Já no Brasil, a publicação de três resoluções do Conselho Nacional de Política Energética (CNPE) trouxe implicações positivas para o desenvolvimento do hidrogênio no país:

  • Resolução CNPE nº 2 de 2021: inclui o hidrogênio como um dos temas a ser priorizado na destinação de recursos de pesquisa, desenvolvimento e inovação regulados pela Agência Nacional de Energia Elétrica (Aneel) e pela Agência Nacional do Petróleo, Gás Natural e Biocombustíveis (ANP);
  • Resolução CNPE nº 6 de 2021: determina a proposição de diretrizes para o Programa Nacional do Hidrogênio (PNH2); e
  • Resolução CNPE nº 6 de 2022institui o Programa Nacional do Hidrogênio e cria o Comitê Gestor do Programa Nacional do Hidrogênio.

Instrução dada 1:
Indique se cada afirmação concorda com o trecho sobre as resoluções do CNPE, respondendo sim ou não e citando as palavras decisivas do trecho. (a) A Resolução CNPE nº 2 de 2021 prioriza o hidrogênio na destinação de recursos de pesquisa, desenvolvimento e inovação regulados pela Aneel e pela ANP. (b) A Resolução CNPE nº 6 de 2021 institui o Programa Nacional do Hidrogênio. (c) O trecho menciona três resoluções do CNPE.
Instrução dada 2:
Dê continuidade ao trecho sobre as resoluções do CNPE para o hidrogênio, a partir do ponto em que ele termina.
Os itens formam um material à parte, separado do trecho.

Itens fornecidos:
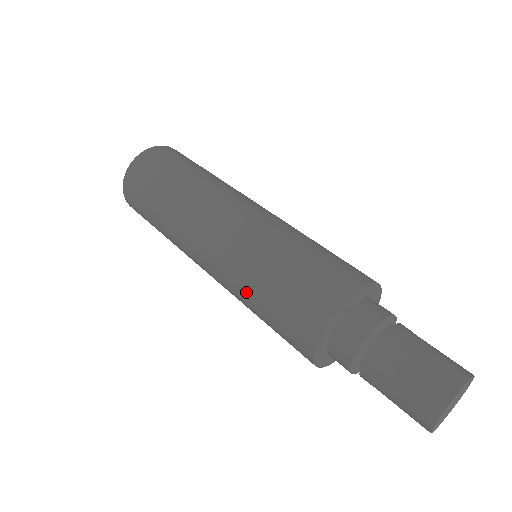
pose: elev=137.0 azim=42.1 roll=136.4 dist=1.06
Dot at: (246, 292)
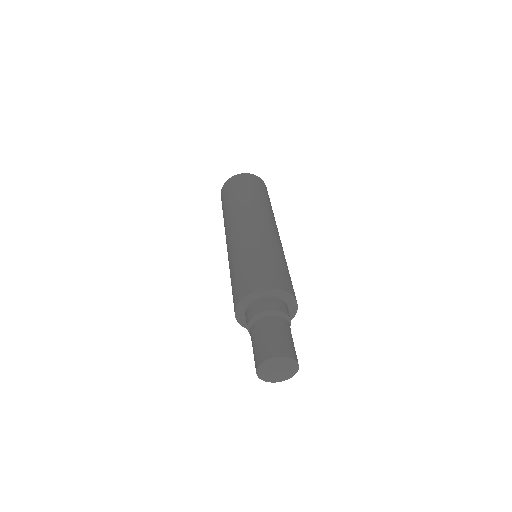
Dot at: (247, 251)
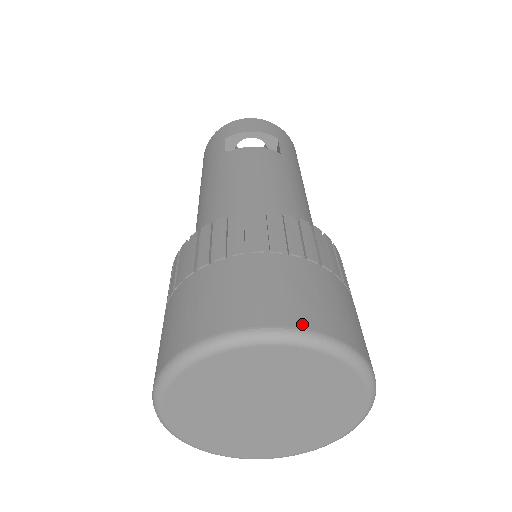
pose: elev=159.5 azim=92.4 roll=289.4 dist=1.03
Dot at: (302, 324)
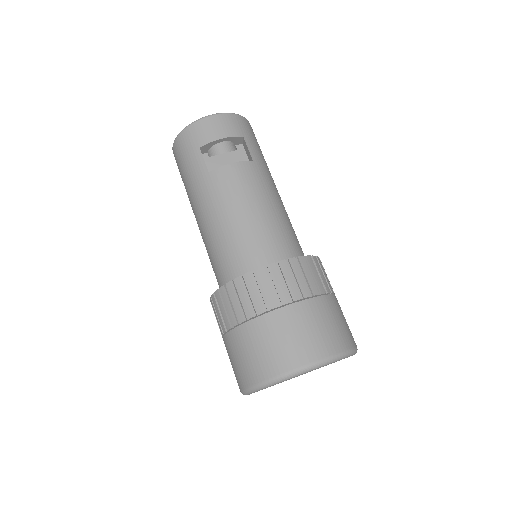
Dot at: (327, 353)
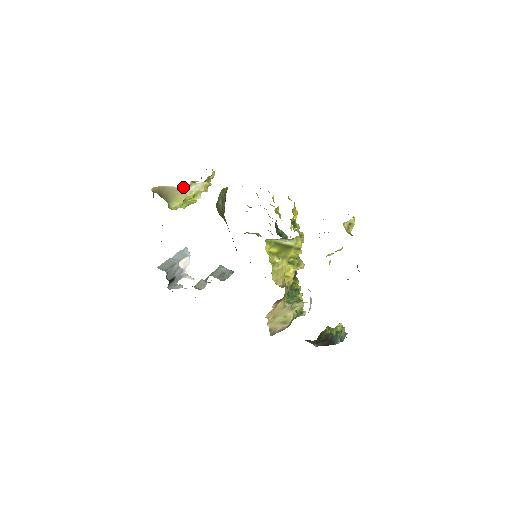
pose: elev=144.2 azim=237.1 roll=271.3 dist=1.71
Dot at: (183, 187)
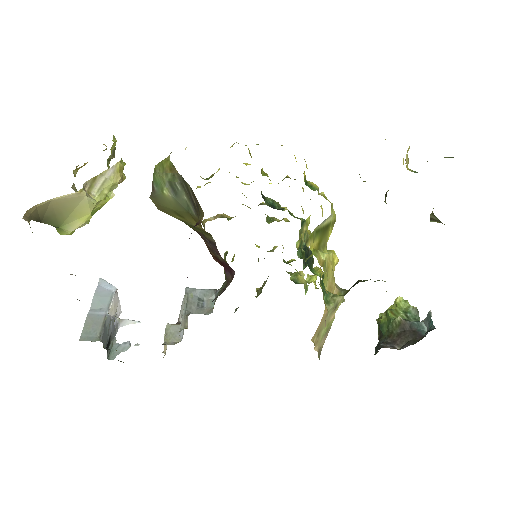
Dot at: (83, 189)
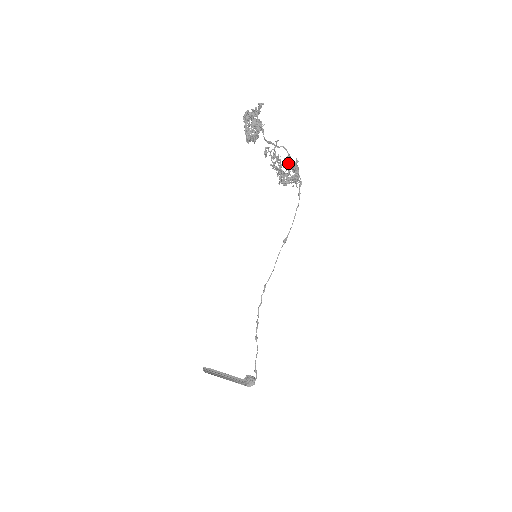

Resultado 1:
(a) Sim: "inclui o hidrogênio como um dos temas a ser priorizado na destinação de recursos de pesquisa, desenvolvimento e inovação regulados pela Agência Nacional de Energia Elétrica (Aneel) e pela Agência Nacional do Petróleo, Gás Natural e Biocombustíveis (ANP)".
(b) Não: "determina a proposição de diretrizes para o Programa Nacional do Hidrogênio (PNH2)".
(c) Sim: "a publicação de três resoluções do Conselho Nacional de Política Energética (CNPE)".

Resultado 2:
Quem vai regular (e fiscalizar) o quê

No que se trata da regulação afeta ao H2V no Brasil, ainda não há uma clareza quanto ao papel e à competência dos diferentes órgãos, instituições e agências na sua regulamentação e fiscalização. A seguir são indicados possíveis papéis das principais agências reguladoras:

  • ANP – responsável pela fiscalização do setor de petróleo, gás natural e biocombustíveis no Brasil: em relação às novas tecnologias do hidrogênio, a ANP estaria apta a desenhar os requisitos técnicos (como qualidade e segurança) afetos à produção, transporte, armazenamento e distribuição do hidrogênio.
  • Aneel – responsável pela regulação e fiscalização da geração, transmissão, distribuição e comercialização de energia elétrica: pode estabelecer as condições necessárias para que o hidrogênio seja considerado verde, em função da fonte de energia a partir da qual for produzido.
  • Agência Nacional de Águas e Saneamento Básico (ANA) – responsável pela regulação e fiscalização dos recursos hídricos no Brasil: na condição de regulador da água, a ANA obrigatoriamente precisa ser envolvida como agente regulador nas atividades relativas à captação do insumo.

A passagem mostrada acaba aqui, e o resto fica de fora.